Bright eyes and bushy eyebrows—Wednesdays with the CSH Rotary

Carrie Fenn

Not long ago, Melissa O’Brien wrote about having breakfast with the Charlotte Shelburne Hinesburg (CSH) Rotary. She told of the laughter, the kindness, the attentiveness—all true. Wednesday morning Rotary meetings are a hump-day bright spot during what can often feel like a dark week.

I joined the CSH Rotary last year at the invitation of John Hammer, former Charlotter and current resident of Shelburne. If you know John, you’ll agree he may be one of the most delightful people on our planet—smart, energetic, interesting and a true lover of life. John called me every Tuesday evening for about two months, reminding me about the next day’s Rotary meeting, until finally, out of guilt for his dedication, I showed up. And I’m so glad I did.

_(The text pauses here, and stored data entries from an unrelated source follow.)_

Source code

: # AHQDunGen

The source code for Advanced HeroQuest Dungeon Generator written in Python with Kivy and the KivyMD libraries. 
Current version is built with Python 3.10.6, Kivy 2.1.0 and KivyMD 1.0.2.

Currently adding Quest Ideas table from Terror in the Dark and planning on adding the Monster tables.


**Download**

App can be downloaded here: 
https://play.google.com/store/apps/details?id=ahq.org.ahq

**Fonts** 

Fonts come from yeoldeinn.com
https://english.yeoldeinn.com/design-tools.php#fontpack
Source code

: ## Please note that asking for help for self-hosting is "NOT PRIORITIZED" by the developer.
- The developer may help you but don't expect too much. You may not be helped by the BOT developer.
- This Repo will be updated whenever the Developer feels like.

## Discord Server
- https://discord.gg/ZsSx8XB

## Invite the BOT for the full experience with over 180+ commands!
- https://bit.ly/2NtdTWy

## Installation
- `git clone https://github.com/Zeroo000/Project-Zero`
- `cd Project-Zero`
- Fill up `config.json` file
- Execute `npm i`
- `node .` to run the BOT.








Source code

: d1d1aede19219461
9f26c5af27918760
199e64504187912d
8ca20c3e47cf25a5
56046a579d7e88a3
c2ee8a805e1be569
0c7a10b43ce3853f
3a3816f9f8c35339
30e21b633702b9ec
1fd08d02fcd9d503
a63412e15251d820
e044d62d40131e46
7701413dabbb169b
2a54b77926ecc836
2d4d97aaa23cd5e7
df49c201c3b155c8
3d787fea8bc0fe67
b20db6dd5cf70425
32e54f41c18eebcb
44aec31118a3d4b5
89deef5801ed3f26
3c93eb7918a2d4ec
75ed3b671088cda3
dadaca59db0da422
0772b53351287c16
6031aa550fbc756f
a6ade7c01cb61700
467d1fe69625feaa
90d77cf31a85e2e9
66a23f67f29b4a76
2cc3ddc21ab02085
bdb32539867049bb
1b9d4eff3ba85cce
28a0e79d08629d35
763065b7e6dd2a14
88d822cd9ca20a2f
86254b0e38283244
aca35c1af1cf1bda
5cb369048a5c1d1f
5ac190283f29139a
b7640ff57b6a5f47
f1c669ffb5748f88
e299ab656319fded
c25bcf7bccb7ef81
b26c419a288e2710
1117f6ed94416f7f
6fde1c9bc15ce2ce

Last week, I managed to make it to a meeting after a long lapse, and just being in that room for an hour reminded me why I joined. Hands for Honduras (an annual service trip organized by super woman Linda Gilbert), tackling the opioid crisis, fundraising for community groups, putting together toiletry bags for kids in foster care or building a shed for the Charlotte beach attendants—this is how Rotarians spend their free time. This past meeting was a debrief on the Pies for Breakfast outreach event, held recently at Shelburne Vineyards, where Rotary volunteers served dozens of pies to hungry community members to spread the word on who and what is Rotary.

Rotary reminds us that we are not islands, and we start each meeting with the Four Way Test, adopted by Rotary in 1943:

“Of the things we think, say or do:
Is it the truth?
Is it fair to all concerned?
Will it build good will and better friendships?
Will it be beneficial to all concerned?”

The Four Way Test helps to guide Rotarians in their personal and professional lives and reminds us to be our best selves.

When you think of Rotary, you might think of a bunch of old guys sitting around grumbling. And yeah, there’s a bit of that (good-natured grumbling, I am quick to add), but Rotarians, men and women, run the age gamut. Rotarians hail from many different walks and stages of life. You’ll find Republicans, Democrats and probably a few libertarians, doctors, professors, real estate professionals. Every meeting, we each plunk a dollar or two in a fish net, offering up something that happened during the week that made us happy: visits from grandkids, lunch with an old friend, shout out to a fellow Rotarian. We eat a delicious fresh breakfast of eggs, fruit, toast and muffins, enjoy camaraderie, hear from a compelling speaker who enlightens us, and head out into the rest of our day feeling a bit lighter than when we went in.

Rotary takes a bit of time and a very little bit of money for dues and such, but what it takes it gives back in spades. You might think you don’t have time to be a Rotarian (you do) or you won’t fit in (you will), and nowhere will you be more welcome in a room of strangers than when you walk into a room of Rotarians.

The CSH Rotary meets every Wednesday morning at 7:30 a.m. at Trinity Episcopal Church in Shelburne.